Task prompt = In the forum thread on double precision performance, how much faster is the "float" FFT than the "double" FFT, roughly?

Provided text =
- - -
Expected performance of double precision arithmetic

y09 · August 12, 2009, 10:11pm

I’m thinking about porting a project to CUDA that requires double precision. However, I can’t really afford to buy a GTX2xx or Tesla just to find out that it isn’t really what I need performance-wise.

I would be glad if anyone who has first-hand experience with it could shed some light on the relative performance of double precision compared to single precision for:

-standard FP arithmetic (add, mul, fma)
-trigonometric functions

and especially

-the CUFFT library.

Is it true that double precision arithmetic is handled by separate double precision units in the hardware? If so, is the number of these likely to increase in future Tesla systems?

Thanks a lot for your help!

y09 · August 17, 2009, 8:33am

Sorry for pushing this thread back to the top, but I\d really appreciate your opinions on this matter!

LSChien · August 17, 2009, 9:30am

evaluation of cuFFT on 3D-FFT (complex to complex, in-place)

platform: vc2005, icpc 11.1.035, -O2, cuda 2.3, GTX295

fftpack field: F77 package (transform to C-code by f2c), here I use single thread to run fftpack

cuFFT field: forward C2C in-place

device–>host field: transfer data from device to host

single precision

[codebox]------------±--------------±----------±------------------+

N       | fftpack (cpu) |  cuFFT    |  device --> host  |

------------±--------------±----------±------------------+

64,64,64 | 47 ms | 0 ms | 0 ms |

------------±--------------±----------±------------------+

80,80,80 | 63 ms | 16 ms | 0 ms |

------------±--------------±----------±------------------+

108,108,108 | 156 ms | 16 ms | 0 ms |

------------±--------------±----------±------------------+

128,128,128 | 297 ms | 16 ms | 0 ms |

------------±--------------±----------±------------------+

210,210,210 | 1578 ms | 156 ms | 47 ms |

------------±--------------±----------±------------------+

256,256,256 | 3000 ms | 15 ms | 78 ms |

------------±--------------±----------±------------------+

[/codebox]

double precision

[codebox]------------±--------------±----------±------------------+

N       | fftpack (cpu) |  cuFFT    |  device --> host  |

------------±--------------±----------±------------------+

64,64,64 | 47 ms | 0 ms | 15 ms |

------------±--------------±----------±------------------+

80,80,80 | 94 ms | 47 ms | 0 ms |

------------±--------------±----------±------------------+

108,108,108 | 172 ms | 94 ms | 15 ms |

------------±--------------±----------±------------------+

128,128,128 | 359 ms | 16 ms | 15 ms |

------------±--------------±----------±------------------+

210,210,210 | 1391 ms | 750 ms | 78 ms |

------------±--------------±----------±------------------+

256,256,256 | 2156 ms | 78 ms | 141 ms |

------------±--------------±----------±------------------+[/codebox]

roughly speaking, “float” FFT is 3x faster than “double” FFT

y09 · August 17, 2009, 9:49am

Thank you very much!
- - -
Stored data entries
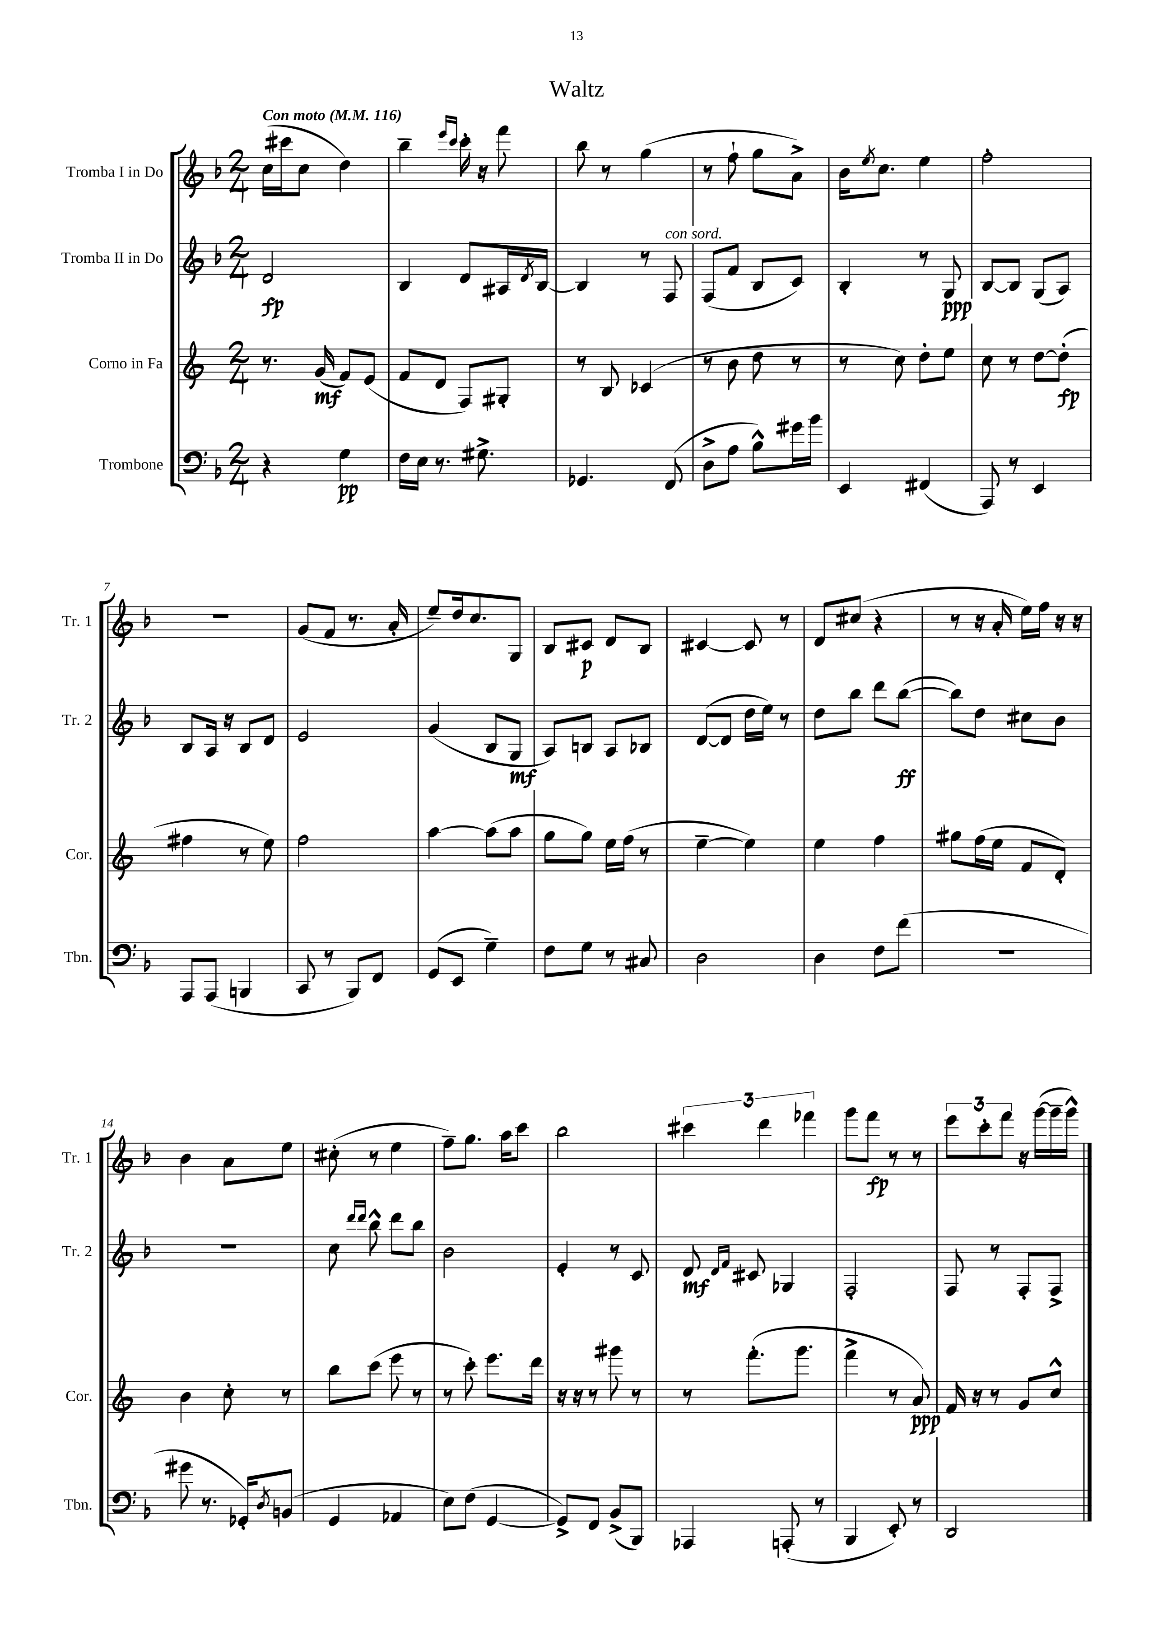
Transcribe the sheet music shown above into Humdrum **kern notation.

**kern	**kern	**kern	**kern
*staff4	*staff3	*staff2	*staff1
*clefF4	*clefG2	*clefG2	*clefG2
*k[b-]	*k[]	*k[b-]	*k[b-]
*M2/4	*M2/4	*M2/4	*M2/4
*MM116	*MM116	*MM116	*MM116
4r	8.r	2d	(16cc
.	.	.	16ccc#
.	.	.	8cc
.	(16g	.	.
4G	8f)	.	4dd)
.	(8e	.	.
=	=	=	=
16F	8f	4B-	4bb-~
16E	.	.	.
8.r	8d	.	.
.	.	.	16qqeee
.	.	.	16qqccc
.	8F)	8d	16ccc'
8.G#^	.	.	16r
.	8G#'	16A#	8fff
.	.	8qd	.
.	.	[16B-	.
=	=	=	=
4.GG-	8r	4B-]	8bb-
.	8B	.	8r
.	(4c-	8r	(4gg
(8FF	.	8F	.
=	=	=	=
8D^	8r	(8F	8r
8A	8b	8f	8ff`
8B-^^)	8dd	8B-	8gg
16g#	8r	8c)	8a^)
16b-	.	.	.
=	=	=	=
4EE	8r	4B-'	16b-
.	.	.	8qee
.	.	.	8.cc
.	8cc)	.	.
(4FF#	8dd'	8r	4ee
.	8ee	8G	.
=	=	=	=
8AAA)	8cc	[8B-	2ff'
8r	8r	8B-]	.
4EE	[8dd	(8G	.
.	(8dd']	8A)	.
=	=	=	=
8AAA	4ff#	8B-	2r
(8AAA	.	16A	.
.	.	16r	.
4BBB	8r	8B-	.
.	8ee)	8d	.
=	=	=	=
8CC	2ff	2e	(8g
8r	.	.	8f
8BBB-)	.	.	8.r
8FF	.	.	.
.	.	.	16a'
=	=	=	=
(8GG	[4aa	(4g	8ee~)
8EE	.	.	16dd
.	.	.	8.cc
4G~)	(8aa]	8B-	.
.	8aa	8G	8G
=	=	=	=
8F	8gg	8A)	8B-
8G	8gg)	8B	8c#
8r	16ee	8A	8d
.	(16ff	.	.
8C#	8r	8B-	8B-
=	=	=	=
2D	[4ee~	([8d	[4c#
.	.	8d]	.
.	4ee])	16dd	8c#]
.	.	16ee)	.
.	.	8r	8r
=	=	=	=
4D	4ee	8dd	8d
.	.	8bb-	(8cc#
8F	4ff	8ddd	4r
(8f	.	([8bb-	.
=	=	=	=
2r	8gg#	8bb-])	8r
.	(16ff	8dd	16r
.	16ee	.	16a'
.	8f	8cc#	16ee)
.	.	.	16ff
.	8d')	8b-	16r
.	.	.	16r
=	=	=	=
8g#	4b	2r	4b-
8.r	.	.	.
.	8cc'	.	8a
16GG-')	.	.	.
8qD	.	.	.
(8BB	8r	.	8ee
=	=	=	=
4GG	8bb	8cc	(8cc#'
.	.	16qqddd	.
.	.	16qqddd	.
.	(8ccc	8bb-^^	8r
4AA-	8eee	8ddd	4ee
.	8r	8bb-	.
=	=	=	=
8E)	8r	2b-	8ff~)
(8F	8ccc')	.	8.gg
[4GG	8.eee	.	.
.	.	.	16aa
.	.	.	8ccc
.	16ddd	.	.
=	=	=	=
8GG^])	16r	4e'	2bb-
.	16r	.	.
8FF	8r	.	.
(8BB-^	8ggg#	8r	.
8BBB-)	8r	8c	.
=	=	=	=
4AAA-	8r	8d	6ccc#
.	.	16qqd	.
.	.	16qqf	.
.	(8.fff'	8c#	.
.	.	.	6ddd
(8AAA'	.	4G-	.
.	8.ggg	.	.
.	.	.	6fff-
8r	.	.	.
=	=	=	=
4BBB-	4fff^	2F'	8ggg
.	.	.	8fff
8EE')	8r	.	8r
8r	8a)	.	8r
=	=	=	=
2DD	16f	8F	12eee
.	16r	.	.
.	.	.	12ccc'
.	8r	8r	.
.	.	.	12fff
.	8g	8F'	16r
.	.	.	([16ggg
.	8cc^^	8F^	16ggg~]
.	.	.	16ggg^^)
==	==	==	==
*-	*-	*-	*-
- - -
Written response = About 3x faster.